Bemerkenswert ist jedenfalls, wie der Neuzugang zwar konzeptionell aus der Reihe tanzt und dennoch optisch einen so harmonischen Eindruck hinterlässt. Das mag auch an den stimmigen Proportionen liegen. Weil der Kühlergrill in Wagenfarbe gehalten ist, unterscheiden sich die Modelle ein wenig. Am gefälligen Gesamteindruck ändert das nichts. Besonders geglückt ist die Heckansicht. Und noch etwas fällt auf: In Natura wirkt der 408 deutlich größer als auf den Bildern.

Technisch basiert das neue Peugeot-Modell auf der konzerneigenen EMP2-Architektur. Die flexible Plattform erlaubt unterschiedliche Radstände. Auch die Bodenfreiheit kann variieren. Der 408 ist mit 4,69 Metern Länge und einem üppigen Radstand von 2,79 Metern am oberen Ende der C-Segment-Limousinen angesiedelt.

Der Radstand ist so etwas wie die Maßeinheit für das Platzangebot im Innenraum. So bietet das Crossovermodell sowohl vorne als auch in der zweiten Reihe reichlich Platz. Der Kofferraum stellt je nach Motorisierung im Bestfall ein Ladevolumen von 536 Litern erweiterbar auf 1611 Liter bereit.

Zwei Plug-In-Hybride

So innovativ das Fahrzeugkonzept ist, so herkömmlich sind die Antriebe. Peugeot bedient sich aus dem Konzernregal und bietet den 408 in zwei Plug-In-Hybridvarianten mit 180 bzw. 225 PS sowie einem 130 PS Benziner an. Eine rein elektrische Version soll später folgen. Wir sind das Topmodell gefahren, das bis zu 64 Kilometer ausschließlich im Strombetrieb unterwegs sein kann. Das Zusammenspiel der verschiedenen Aggregate erfolgt höchst harmonisch. Die Fahrleistungen sind jedenfalls souverän. Auch auf längeren Strecken macht der 408 eine gute Figur, wenn auch der eine oder andere Dieselfan den Selbstzünder missen wird.

Sportliches Cockpit

Die jüngste Generation des i-Cockpit mit dem kleinen Lenkrad steht für eine fahrerorientierte Ausrichtung. Das fühlt sich sportlich an. Gleichzeitig stehen die bequemen Sitze für höchsten Komfort. Die Bedienung ist intuitiv. Eine cleveren Erfindung sind Touchflächen unterhalb des Bildschirms, die individuell konfigurierbar sind. Aufgerüstet hat Peugeot zudem bei den Fahrerassistenzsystemen, deren 30 jetzt verfügbar sind.
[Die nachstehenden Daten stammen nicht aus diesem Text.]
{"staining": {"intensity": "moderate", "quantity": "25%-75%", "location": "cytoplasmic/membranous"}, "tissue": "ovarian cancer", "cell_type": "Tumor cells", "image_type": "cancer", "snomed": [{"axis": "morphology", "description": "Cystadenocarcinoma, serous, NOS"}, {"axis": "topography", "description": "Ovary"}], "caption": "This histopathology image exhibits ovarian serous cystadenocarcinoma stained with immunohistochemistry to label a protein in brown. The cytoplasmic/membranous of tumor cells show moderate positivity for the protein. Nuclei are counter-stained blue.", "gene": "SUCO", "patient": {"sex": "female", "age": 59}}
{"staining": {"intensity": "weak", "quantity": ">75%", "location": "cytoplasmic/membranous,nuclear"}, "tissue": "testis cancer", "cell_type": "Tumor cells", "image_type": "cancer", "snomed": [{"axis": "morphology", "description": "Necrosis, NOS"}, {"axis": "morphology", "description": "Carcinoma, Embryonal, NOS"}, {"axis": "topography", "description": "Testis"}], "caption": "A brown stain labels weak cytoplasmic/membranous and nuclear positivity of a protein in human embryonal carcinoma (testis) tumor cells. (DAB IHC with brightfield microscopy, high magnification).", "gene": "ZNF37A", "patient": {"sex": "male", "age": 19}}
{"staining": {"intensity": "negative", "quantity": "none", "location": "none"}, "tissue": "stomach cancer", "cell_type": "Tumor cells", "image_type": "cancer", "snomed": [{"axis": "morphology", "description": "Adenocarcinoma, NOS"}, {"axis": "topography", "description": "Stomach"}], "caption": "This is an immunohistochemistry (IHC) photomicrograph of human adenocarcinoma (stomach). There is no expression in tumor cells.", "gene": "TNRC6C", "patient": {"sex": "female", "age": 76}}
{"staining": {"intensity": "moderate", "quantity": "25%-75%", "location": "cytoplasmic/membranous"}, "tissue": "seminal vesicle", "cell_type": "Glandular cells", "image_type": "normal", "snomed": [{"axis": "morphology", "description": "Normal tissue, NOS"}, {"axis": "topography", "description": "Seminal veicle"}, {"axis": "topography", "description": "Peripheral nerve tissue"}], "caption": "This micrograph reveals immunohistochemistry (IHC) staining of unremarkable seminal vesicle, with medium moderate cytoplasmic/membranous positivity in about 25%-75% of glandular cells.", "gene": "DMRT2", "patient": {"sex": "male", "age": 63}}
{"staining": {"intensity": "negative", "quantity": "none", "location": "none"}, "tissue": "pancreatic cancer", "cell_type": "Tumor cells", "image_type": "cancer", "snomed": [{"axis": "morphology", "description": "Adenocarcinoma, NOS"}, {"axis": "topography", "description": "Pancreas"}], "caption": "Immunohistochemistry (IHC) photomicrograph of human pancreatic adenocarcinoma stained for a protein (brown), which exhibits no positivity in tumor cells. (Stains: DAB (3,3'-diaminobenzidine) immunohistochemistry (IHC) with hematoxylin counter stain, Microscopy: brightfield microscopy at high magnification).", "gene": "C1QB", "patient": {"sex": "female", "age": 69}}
Er mag etwas anders aussehen, im Fahrbetrieb bietet der 408 aber bekannte Kost – und das im besten Sinne des Wortes. VN-MIG

Besonders schick: Die Heckansicht des neuen Peugeot 408.
Besonders schick: Die Heckansicht des neuen Peugeot 408.
Die jüngste Generation des i-Cockpits mit dem kleinen Lenkrad.
Die jüngste Generation des i-Cockpits mit dem kleinen Lenkrad.

Fakten und Daten

Motor/Antrieb 2 Plug-In-Hybride mit 180 PS und 225 PS, 8-Gang-Automatik.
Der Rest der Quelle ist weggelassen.